Matilda1981 · 31/01/2021 10:16

My advice is whatever happens DO NOT agree to every weekend going forward - this will set a precedent and when the baby starts school you’ll only ever see your child during the week and you’ll never have any weekend time!

MerryDecembermas · 31/01/2021 10:17

I'm concerned you are planning to move out of a flat which has your name on the mortgage. You need legal advice. Stop telling him things or listening to what he says. He is not your friend now, he is the enemy and you must protect yourself from him financially, emotionally mentally and physically.

Please get proper legal advice

CutsOffCorners · 31/01/2021 10:17

If the mortgage is in your name, it's your house! Don't leave. He can bloody leave!

titchy · 31/01/2021 10:18

We are not married, we have a mortgage on the flat which is in my name but the deposit was paid by him so that's why he sees it as his flat which technically it is.

FFS why didn't you put this in your first post?!!! It's your house. As much as his. Don't move. See a solicitor. You could even try an occupation order to get him out.

Oh and he isn't a fantastic dad. He's a shit dad. Fantastic dads don't try and make their kids homeless.

Wise up!

DianaT1969 · 31/01/2021 10:19

Are you working or planning to go back after maternity leave? How will moving 2 hours away affect your job/benefits situation?
Any equity in the house?
I agree that if you start with shared custody, make it midweek days and not weekends. Why should he have the convenient (no childcare cost) days?
It sounds as if you really need to toughen up.
Is there another woman involved?

unmarkedbythat · 31/01/2021 10:20

Re the breastfeeding, no, his ideas around custody and contact aren't realistic.

Re everything else, I don't think he's the good man you have said he is and I think you should get legal advice wrt your home.

NeedToKnow101 · 31/01/2021 10:21

Ugh! He is awful. Even my abusive ex didn't push for overnights with our small breastfeeding baby, who I was the main Carer for.
Get help in getting rid of him, including police. This type of abusive prick thrive on intimidating and isolating vulnerable women.

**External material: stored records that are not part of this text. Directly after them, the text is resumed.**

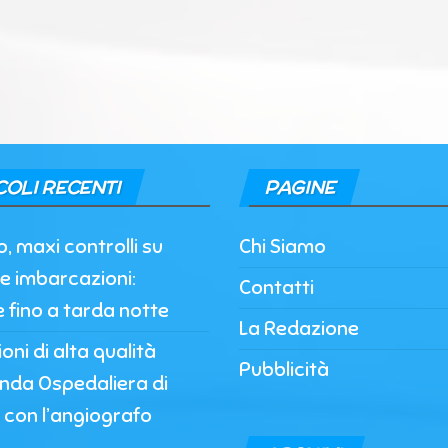
COLI RECENTI
PAGINE
, maxi controlli su
Chi Siamo
e imbarcazioni:
Contatti
e fino a tarda notte
La Redazione
oni di alta qualità
Pubblicità
enda Ospedaliera di
 con l’angiografo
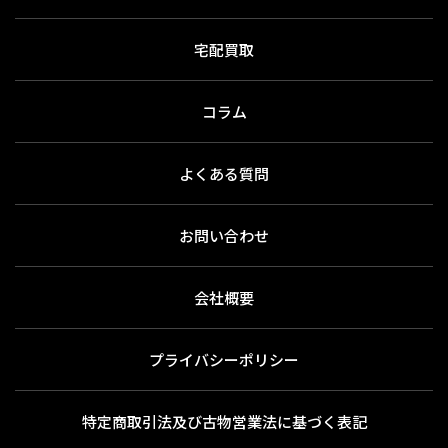
宅配買取
コラム
よくある質問
お問い合わせ
会社概要
プライバシーポリシー
特定商取引法及び古物営業法に基づく表記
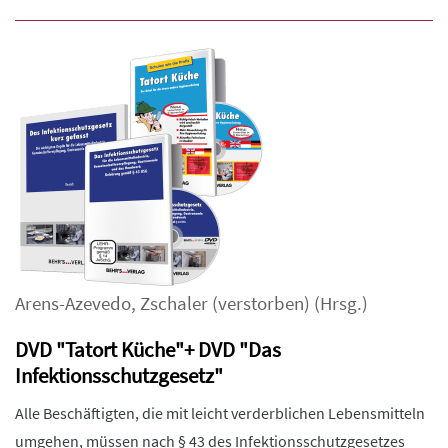
Arens-Azevedo
,
Zschaler (verstorben)
(Hrsg.)
DVD "Tatort Küche"+ DVD "Das
Infektionsschutzgesetz"
Alle Beschäftigten, die mit leicht verderblichen Lebensmitteln
umgehen, müssen nach § 43 des Infektionsschutzgesetzes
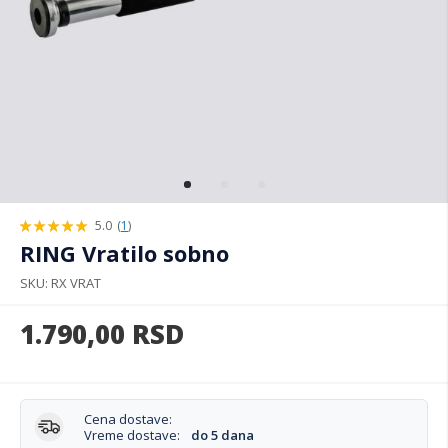
5.0
(
1
)
100%
RING Vratilo sobno
SKU
RX VRAT
1.790,00
RSD
Cena dostave:
Vreme dostave:
do 5 dana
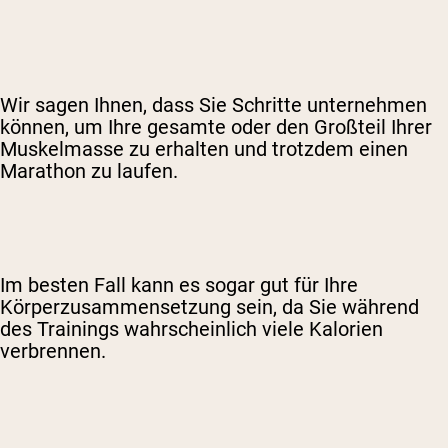
Wir sagen Ihnen, dass Sie Schritte unternehmen
können, um Ihre gesamte oder den Großteil Ihrer
Muskelmasse zu erhalten und trotzdem einen
Marathon zu laufen.
Im besten Fall kann es sogar gut für Ihre
Körperzusammensetzung sein, da Sie während
des Trainings wahrscheinlich viele Kalorien
verbrennen.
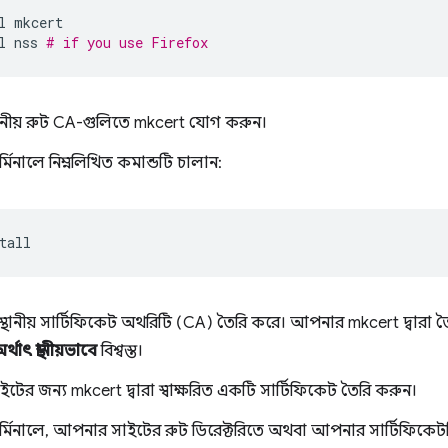
l
mkcert

l
nss
# if you use Firefox
ানীয় রুট CA-গুলিতে mkcert যোগ করুন।
মিনালে নিম্নলিখিত কমান্ডটি চালান:
্থানীয় সার্টিফিকেট অথরিটি (CA) তৈরি করে। আপনার mkcert দ্বারা তৈর
র্থাৎ স্থানীয়ভাবে
বিশ্বস্ত।
ের জন্য mkcert দ্বারা স্বাক্ষরিত একটি সার্টিফিকেট তৈরি করুন।
্মিনালে, আপনার সাইটের রুট ডিরেক্টরিতে অথবা আপনার সার্টিফিক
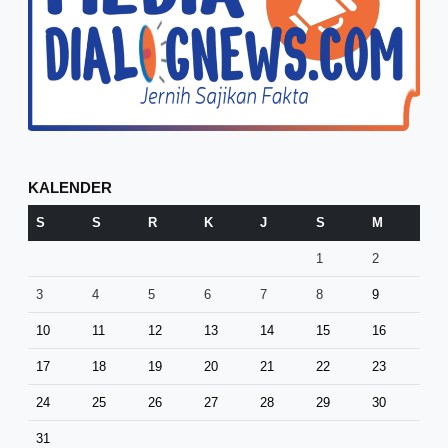
KALENDER
S
S
R
K
J
S
M
1
2
3
4
5
6
7
8
9
10
11
12
13
14
15
16
17
18
19
20
21
22
23
24
25
26
27
28
29
30
31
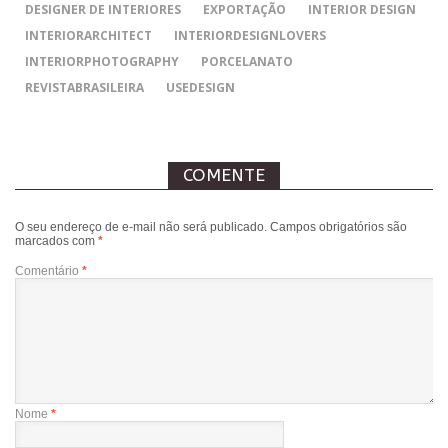
DESIGNER DE INTERIORES
EXPORTAÇÃO
INTERIOR DESIGN
INTERIORARCHITECT
INTERIORDESIGNLOVERS
INTERIORPHOTOGRAPHY
PORCELANATO
REVISTABRASILEIRA
USEDESIGN
COMENTE
O seu endereço de e-mail não será publicado.
Campos obrigatórios são
marcados com
*
Comentário
*
Nome
*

Triffid1 · 31/01/2021 10:21

The mortgage is in your name and yet you are moving out? WHY? you are still going to be responsible for those mortgage payments. the fact that he paid the deposit is irrelevant, and unless you have some kind of documentation that says its his money that paid it, the bank really isn't going to care (well, they won't care anyway, but I guess a lawyer Might).

He's not sounding like a "nice" man if he wants to kick you and your baby out of your home.

PegasusReturns · 31/01/2021 10:24

Do not leave the flat I cannot stress this enough.

You have a legal obligation to pay the mortgage and he has none.

How much deposit did your ex put in? Is there a way you can raise funds to pay him back?

Are you currently on maternity leave? And still paying the mortgage? If you move to your sisters you are going to give up your home and the immediate opportunity to earn a salary. Do not do this!